Adventures Afloat: South Bristol and Christmas Cove

Rutherford Island, located eastward across the Damariscotta River from Boothbay, is better known by the names of its two harbors, South Bristol and Christmas Cove. Both are important and complex enough that NOAA has charted them to 1:10,000 scale instead of the normal coastal 1:40,000.

The central feature of Christmas Cove is the Coveside Marina and Restaurant which rents a dozen moorings that are so close to its deck and dining room that you can enjoy lunch or dinner with your own favorite boat in view. You’ll also see an old-school, summer-colony, small-boat culture in action, which emanates largely from the 112-year-old Christmas Cove Improvement Association. There’s not only a racing/day-sailing fleet of CC 21s (based on the classic Hodgdon 21) but also a remarkable number of well-kept lapstrake Lymans. The mooring was the most expensive I rented all season, though, and I still had to beg a waitress for a WiFi password.

But things change, something that’s quite evident at the Gamage Shipyard, whose history of noteworthy boatbuilding was followed by a stretch of hard times. Its huge, scary old boat shed was leveled this winter, which made the fine marina facilities Gamage has developed in recent years (with reasonable mooring and fuel prices) all the more obvious.

South Bristol is also friendly in terms of replenishment.
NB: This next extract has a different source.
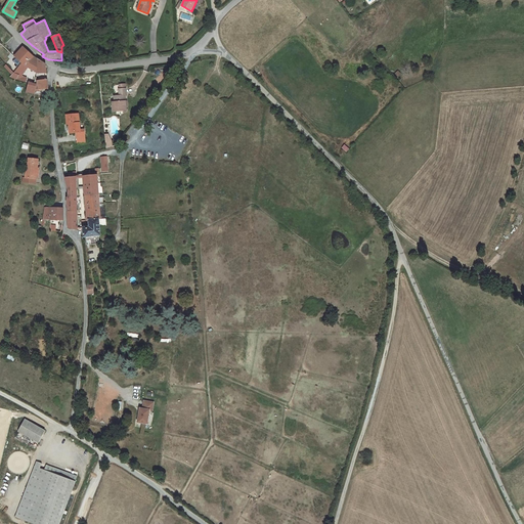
[(24,47),(15,56),(23,63),(25,66),(34,56),(24,47)]
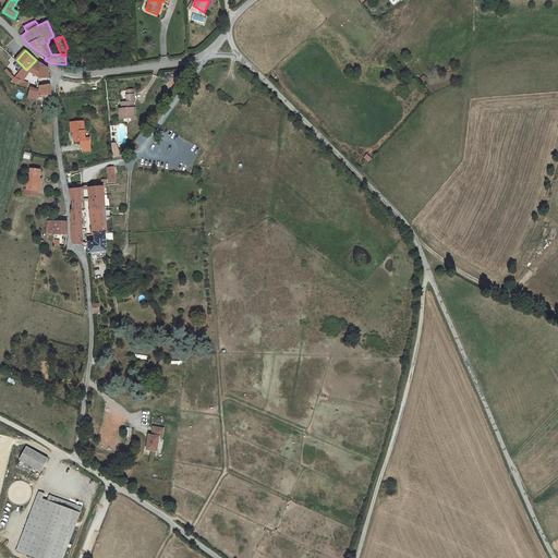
[(48,69),(36,60),(26,70),(29,72),(41,79),(49,79),(48,69)]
A short walk starting with the popular Harborside Grocery & Grill and ending at the gourmet-level Island Grocery will reveal other eating opportunities that range from right-off-the-boat seafood at Osier’s Wharf Store (207-644-8500) to “The best Philly cheese steak in Maine” at Miss Ashley’s (207-644-8101).

The walk will also take you over the state’s busiest swing bridge (no laughing, please). If you dare take your boat through — mind you, this area is also called “The Gut,” and draft and mast height should be considered — you’ll find a protected pool that’s packed with fishing and pleasure craft. Moorings here are available from Bittersweet Landing Boatyard, which also offers a paved launching ramp. Of course, you can also approach the east side of South Bristol via Johns Bay, and when I do I look forward to visiting Witch Island, an eighteen-acre Maine Audubon preserve with two beaches.

It’s also quite pleasant to walk from one harbor to the other. The western route especially has notable river- and fixed-up-summer-home views.

— By Ben Ellison

This article first appeared in the July 2012 issue of Maine Boats, Homes & Harbors magazine.